Sementara Widjaja adalah penggabungan dari nama marganya Oei (baca: wi) dan Djaja yang berarti Berjaya.
Kendati demikian, nama bukan menjadi jaminan hoki yang ia miliki. Semuanya dicapai melalui perjuangan yang tidak sedikit.
Ia adalah anak dari seorang imigran yang datang dari provinsi Fujian, Tiongkok ke Kota Makassar pada tahun 1930. Saat itu, Eka baru berusia sembilan tahun.
Ayahnya menjadi pedagang barang kelontong. Bisnis sulit berkembang. Untungnya sedikit, pengeluarannya besar. Tak jarang sang ayah sampai harus berutang.
Terdesak oleh kondisi ekonomi, Eka Tjipta harus turun tangan membantu ayahnya pada usia yang relatif masih muda. Ia menjajakan barang dagangannya dengan mengendarai sepeda, berkunjung dari rumah ke rumah.
Modalnya adalah kepercayaan. Karena Eka dinilai jujur dan ulet, para pemasok dengan mudah memberikan barang dagangan yang bisa dibayar setelah laku.
Dengan usahanya ini, Eka mampu melunasi seluruh utang-utang ayahnya. Ia bahkan mampu mengumpulkan tabungan dan modal kerja usaha.
Selanjutnya, Eka mulai merambah ke bisnis minyak pada masa pendudukan Jepang. Ia berlayar ke Pulau Selayar untuk membeli kopra, bahan dasar untuk minyak.
Harga modal 3 rupiah per kaleng, keuntungan 5 rupiah sudah membayanginya di depan mata. Mana sangka jika Jepang memang kejam. Mereka memaksa Eka untuk menjualnya dengan harga 1 rupiah saja.
Buyarlah harapan Eka untuk mendapat cuan, lenyap juga modalnya. Eka pun menjadi "pemulung."
Sewaktu Belanda terusir, tentara Jepang membuang semua barang-barang bekas Belanda dari gudang. Eka kemudian memungut semuanya dan menjualnya kembali.
Duit hasil memulungnya, Eka gunakan untuk berternak babi. Setelah Jepang kalah, Eka lalu menjual peternakannya dan membuka pabrik roti, sirup, dan lemon.
Eka kembali menjadi pedagang kelontongan. Istilah kerennya, pedagang palugada. Pabrik roti, ia serahkan kepada adiknya.

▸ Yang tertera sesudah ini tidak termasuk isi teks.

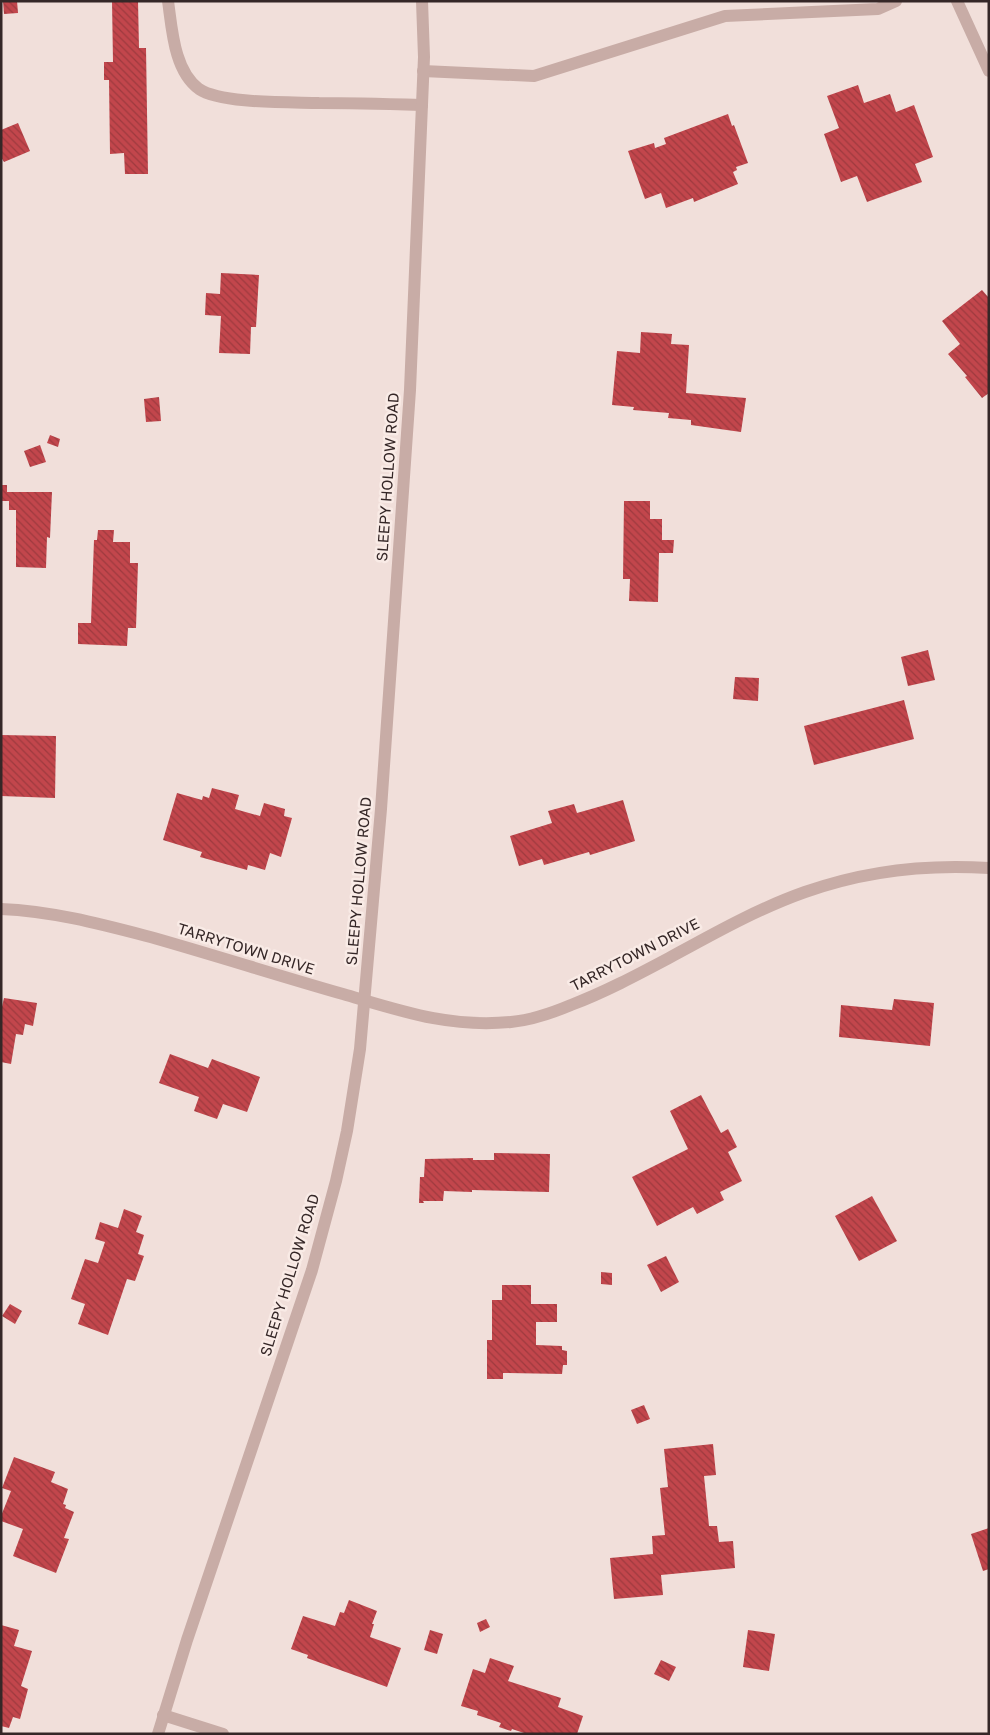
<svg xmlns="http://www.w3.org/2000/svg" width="990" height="1735" font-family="'Golos Text',sans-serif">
<defs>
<pattern id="building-back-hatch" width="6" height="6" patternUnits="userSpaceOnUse" patternTransform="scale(1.25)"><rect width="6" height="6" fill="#c2464c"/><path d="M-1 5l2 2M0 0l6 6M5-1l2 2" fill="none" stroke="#9e3a3f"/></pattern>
</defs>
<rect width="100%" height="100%" fill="#f1dfda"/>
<!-- building -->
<g fill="url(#building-back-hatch)">
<polygon points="3,1 17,1 18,13 4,14"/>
<polygon points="112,1 138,1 139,48 146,48 148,174 125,174 124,153 110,154 109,80 104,80 104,62 113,62"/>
<polygon points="858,85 864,103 890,94 896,112 914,105 933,157 915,164 922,182 867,202 857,176 841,182 824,134 839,128 827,96"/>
<polygon points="728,114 732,126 734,125 748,163 736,167 737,170 733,172 738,184 694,202 693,198 666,208 661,193 645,199 628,151 654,143 655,148 666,144 664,138"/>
<polygon points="18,123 30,151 4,162 1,157 1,130"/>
<polygon points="221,273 259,275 256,327 251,327 250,354 219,353 221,316 205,315 206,293 220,294"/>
<polygon points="982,290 989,298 989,393 982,398 965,377 967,376 948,354 960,344 942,321"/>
<polygon points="641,332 672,334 671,344 689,345 686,393 746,398 741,432 691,425 691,420 668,418 669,413 633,410 634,407 612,405 617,351 640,353"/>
<polygon points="159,397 161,421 146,422 144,399"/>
<polygon points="50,435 60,439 58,447 47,443"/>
<polygon points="40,445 46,462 30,467 24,451"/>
<polygon points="1,485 7,485 7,492 52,492 50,538 47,537 46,568 16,567 16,510 9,510 9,501 1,501"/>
<polygon points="624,501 650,501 650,519 662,519 662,540 674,540 673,553 659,553 658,602 629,601 630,579 623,579"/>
<polygon points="98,530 114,530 113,542 130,542 130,563 138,563 136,628 128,628 127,646 78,644 78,623 91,623 94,540 97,540"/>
<polygon points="928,650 935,680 908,686 901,657"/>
<polygon points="735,677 759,678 758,701 733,699"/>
<polygon points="904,700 914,739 814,765 804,726"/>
<polygon points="1,735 56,736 55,798 1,796"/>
<polygon points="212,788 239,795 235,809 260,816 264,803 285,809 284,816 292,818 281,857 270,853 265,870 248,865 247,870 200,857 202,852 163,840 177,793 202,800 203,796 209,798"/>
<polygon points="623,800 635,841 590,855 589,852 544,865 542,859 519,866 510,836 552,823 548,811 574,804 577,813"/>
<polygon points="4,998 37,1003 33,1026 25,1024 23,1035 16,1034 11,1064 1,1062 1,1011"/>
<polygon points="894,999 934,1003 930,1046 839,1037 841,1005 892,1010"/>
<polygon points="170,1054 208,1068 212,1059 260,1077 247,1112 223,1104 217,1119 194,1111 199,1097 159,1083"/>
<polygon points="701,1095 721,1133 728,1129 737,1147 728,1152 742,1181 720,1192 724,1200 697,1214 693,1207 657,1226 632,1177 688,1149 670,1111"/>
<polygon points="494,1153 550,1154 549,1192 472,1190 472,1192 444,1191 443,1201 423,1201 424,1203 419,1203 420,1177 424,1177 425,1159 473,1158 473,1160 494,1160"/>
<polygon points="872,1196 897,1241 859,1261 835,1216"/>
<polygon points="124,1209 142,1216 136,1232 144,1235 138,1254 144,1256 135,1281 127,1279 108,1335 78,1324 85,1304 71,1299 85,1259 98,1263 105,1242 95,1239 100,1222 118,1228"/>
<polygon points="666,1256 679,1282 661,1292 647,1265"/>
<polygon points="601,1272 612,1273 612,1285 601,1284"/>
<polygon points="502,1285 531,1285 531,1304 557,1304 557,1322 536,1322 536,1345 562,1346 562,1350 567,1351 567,1365 563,1365 562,1374 503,1373 503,1379 487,1379 487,1340 492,1340 492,1300 502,1300"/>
<polygon points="10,1304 22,1311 15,1324 2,1316"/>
<polygon points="644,1405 650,1419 637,1424 631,1410"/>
<polygon points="713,1444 716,1475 704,1476 709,1526 717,1526 719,1542 733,1541 735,1568 661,1575 663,1595 614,1599 610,1558 653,1554 652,1536 665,1535 660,1488 668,1487 664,1449"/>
<polygon points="14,1457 55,1472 51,1482 68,1489 63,1504 66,1505 65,1508 74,1512 64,1538 69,1539 56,1573 13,1556 23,1529 1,1521 1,1516 11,1491 2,1488"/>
<polygon points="989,1528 989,1569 983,1571 971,1534"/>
<polygon points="349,1600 377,1611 372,1624 374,1624 370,1637 401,1648 387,1687 307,1658 308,1655 291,1649 303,1616 335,1626 340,1612 344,1613"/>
<polygon points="486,1619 490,1627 480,1632 477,1623"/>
<polygon points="1,1625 19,1630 14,1646 32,1651 21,1686 28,1689 20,1719 13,1717 9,1728 1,1726"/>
<polygon points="430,1630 443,1634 437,1654 424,1650"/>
<polygon points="748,1630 775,1634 769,1671 743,1667"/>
<polygon points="490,1658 514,1666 508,1681 561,1698 558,1707 583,1716 577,1734 527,1734 512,1729 511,1731 499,1727 501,1723 477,1715 478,1711 461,1706 473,1669 485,1673"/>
<polygon points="661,1660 676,1667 669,1681 654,1674"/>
</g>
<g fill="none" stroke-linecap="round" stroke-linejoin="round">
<!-- service -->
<path stroke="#c8aca6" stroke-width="12" d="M168 1C172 29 174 71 199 89 221 104 291 102 319 103 353 103 388 104 422 105"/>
<!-- minor -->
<g stroke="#c8aca6" stroke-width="12">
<polyline points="957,1 989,71"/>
<polyline points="423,71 534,76 725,16 878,9 896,1"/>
<path d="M1 909C53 911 104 925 154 938 217 956 280 976 343 994 401 1011 449 1028 511 1022 532 1020 552 1013 571 1005 605 992 637 975 669 958 713 934 757 909 805 892 864 871 927 864 989 868"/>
<polyline points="163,1715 223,1734"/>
</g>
<!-- tertiary -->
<polyline stroke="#c8aca6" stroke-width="12" points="158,1734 187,1640 312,1270 336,1181 347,1131 360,1049 381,809 410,390 424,57 422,1"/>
</g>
<g text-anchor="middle" stroke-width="5" stroke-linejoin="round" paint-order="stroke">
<!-- street labels -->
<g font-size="15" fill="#352727" stroke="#f9ebe6">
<text transform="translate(388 477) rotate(-86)" y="5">SLEEPY HOLLOW ROAD</text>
<text transform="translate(359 881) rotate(-85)" y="5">SLEEPY HOLLOW ROAD</text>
<text transform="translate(246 949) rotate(17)" y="5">TARRYTOWN DRIVE</text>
<text transform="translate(635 955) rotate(-27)" y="5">TARRYTOWN DRIVE</text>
<text transform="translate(290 1275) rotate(-73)" y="5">SLEEPY HOLLOW ROAD</text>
</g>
</g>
<!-- border -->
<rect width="990" height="1735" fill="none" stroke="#352727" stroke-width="5"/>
</svg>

Tahun 1950 adalah titik balik Eka. Saat itu ia dipertemukan dengan seorang perwira Angkatan Darat yang bernama Kapten Surario. Sang perwira ini membutuhkan bermacam-macam kebutuhan pokok untuk keperluan korpsnya.
Tapi, Kapten Surario belum punya uang. Usahanya kandas dimana-mana. Semua pedagang kelontongan hanya mau menjual tunai saja. Tapi, tidak untuk Eka.
Dengan lantangnya ia berseru, "saya percaya kepada tentara."
Keyakinannya itu membuahkan hasil. Sebulan kemudian, utangnya dibayar. Eka kemudian menjadi pemasok rutin bagi militer. Hubungannya dengan tentara mulai terbentuk.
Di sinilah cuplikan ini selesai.